Defining the impact of DNA repair variants on immune-based therapy of ovarian cancer at scale

Very few women with high-grade serous ovarian cancer (HGSOC) are successfully treated, and their lifespan after diagnosis is often months. We are working to increase success rates by identifying tools to improve existing treatments so they work better for patients. Treatments include PARP inhibitors (PARPi) and immune checkpoint blockade (ICB). Tumors have damaged DNA, and they fix it through a DNA repair pathway called homologous recombination (HR). The HR pathway, however, is defective or broken in about half of HGSOC cases.

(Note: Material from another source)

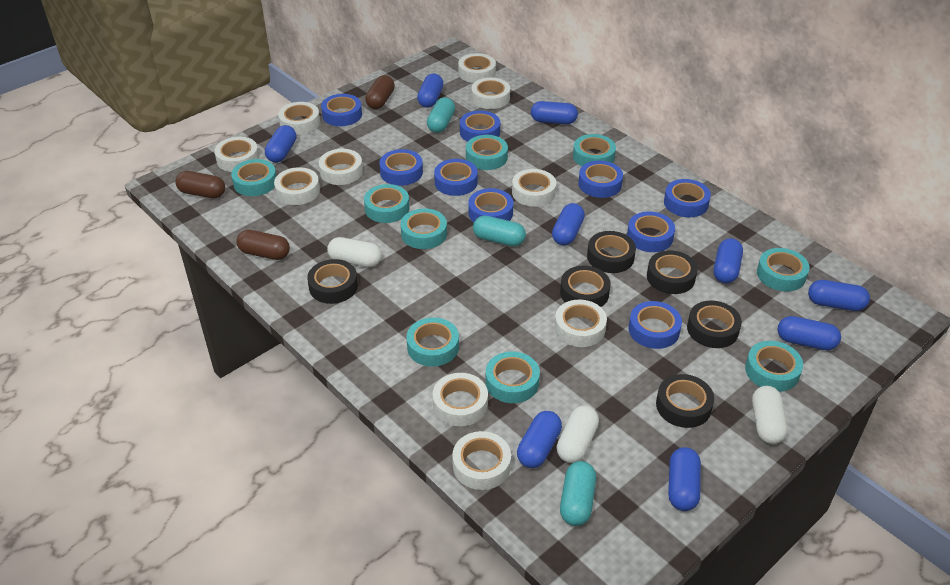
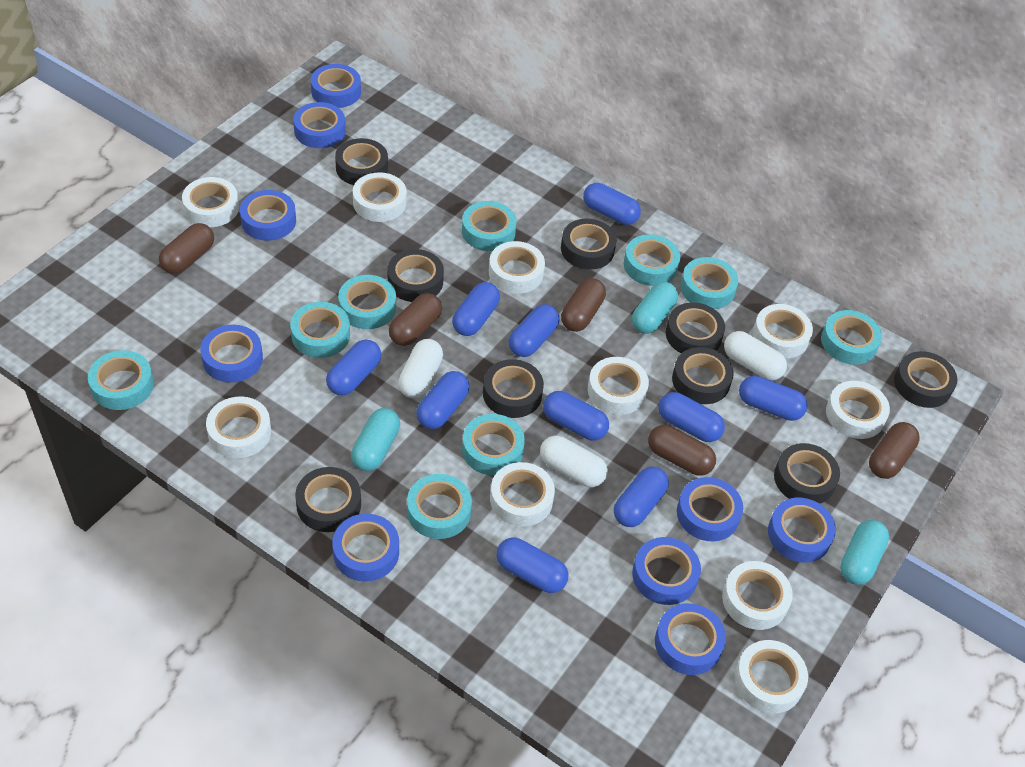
black tape: 6 -> 9
blue capsule: 9 -> 10
brown capsule: 3 -> 5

Specific effects of most individual HR gene mutations on tumor growth and treatment are unknown. To shed light on this issue, three research groups will integrate their expertise in DNA/genome stability (New York), HGSOC biology (Milan), and HGSOC-related immunotherapy (Chicago). Cutting-edge technologies will be applied to screen >22,000 HR gene mutations in a model system using cells from patients. This system will be used to identify specific mutations that affect HGSOC responses to PARPi and ICB. The clinical importance of our research will be defined by analyzing samples and data from a recent clinical trial on HGSOC patients treated with PARPi + ICB. Our goal is to define predictive, HR-related biomarkers that will help identify patients who are more likely to respond to PARPi and ICB. This information could help physicians decide what treatments are best for individual patients and increase success rates of HGSOC treatments.